Nothing exciting for a first piece of legislation, she said, but added that she did learn there are other ways to get things passed — amendments and conference committees.

In one political maneuver, she attached an amendment to a bill that had to do with adjusting the price of natural gas to consumers. The bill allowed all costs to be passed along. Gonzalez attached an amendment to exclude executive pay.

Although the amendment was defeated in the House, the bill passed. Sen. Royce West picked it up in the Senate and included Gonzalez’s amendment in his version. After the bill passed the Senate, her amendment was included in the final reconciliation of versions between the two houses and was signed into law.

She also learned that Democrats and Republicans are not always speaking the same language. Rep. Michelle Beckley, D-Carrollton, filed a bill to remove the sodomy law from the Texas penal code. That law was declared unconstitutional by the U.S. Supreme Court in 2003. After a committee hearing, she spoke to some of her Republican colleagues who killed the bill.

“I know you don’t want us to have equal rights,” she argued with them, but this changes nothing. It simply removes an illegal statute that can’t be enforced. But she got nowhere in her discussion.

“You’d be surprised how many Republicans have no personal issue with gays,” she said. “It always goes back to their district.”

She said she told them that was bullshit. All polls show a vast majority of Texans don’t believe in discrimination based on sexual orientation or gender identity. “You don’t know what your district believes,” she said she told them.

Gonzalez filed more than 25 bills in her first term.
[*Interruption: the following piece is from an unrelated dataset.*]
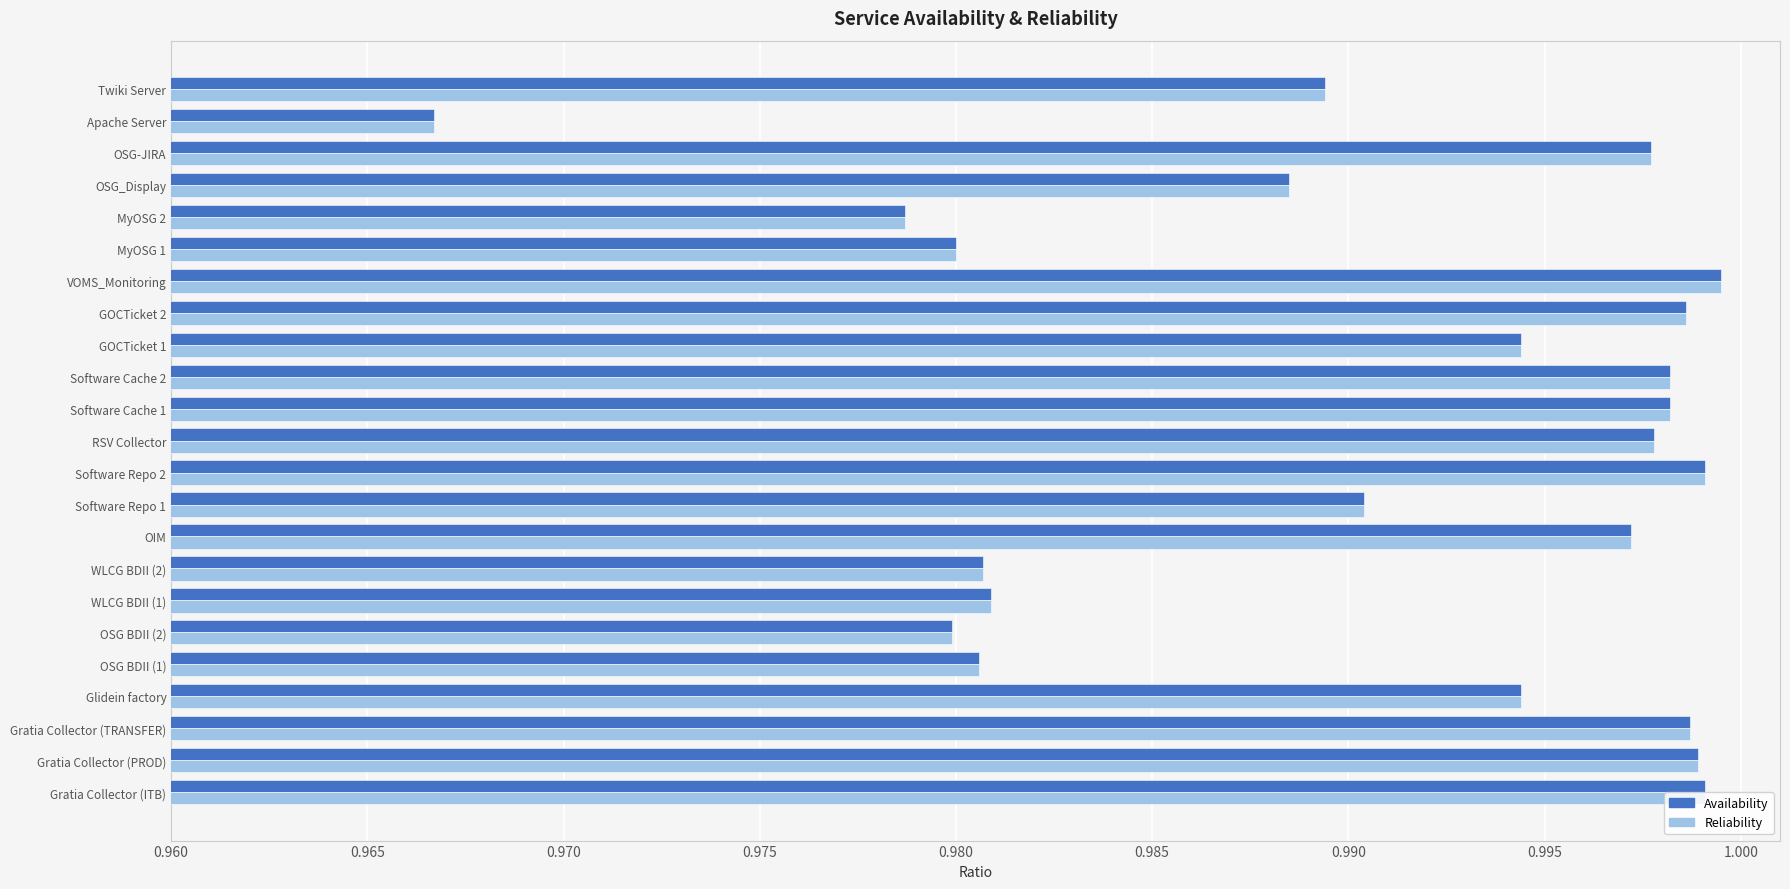

What are all the series names shown in the legend?

Availability, Reliability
She knew most wouldn’t make it through committee, but said she was planting seeds for future sessions. That’s how things get done in Austin.

In the off-session, Gonzalez is opening a district office to take care of constituent needs. She is practicing law, and she’s waiting to see if a special session will be called to deal with gun violence.

While property taxes and education dominated the 2019 legislative session, Gonzalez said the legislation passed on property taxes was symbolic. It simply creates a trigger: If taxes are increased more than a certain percent, it has to go to voters. With appraised values soaring throughout the state, taxes will rise — sharply in some cases — without approaching the trigger.

She said more money was sent to education, but much of that money came from the state’s Rainy Day Fund, and that funding can’t be sustained. Additional solutions will have to be found in future sessions.

Meanwhile, Gonzalez said she’s running for re-election and is excited about getting to work in the district and getting to know more of her constituents.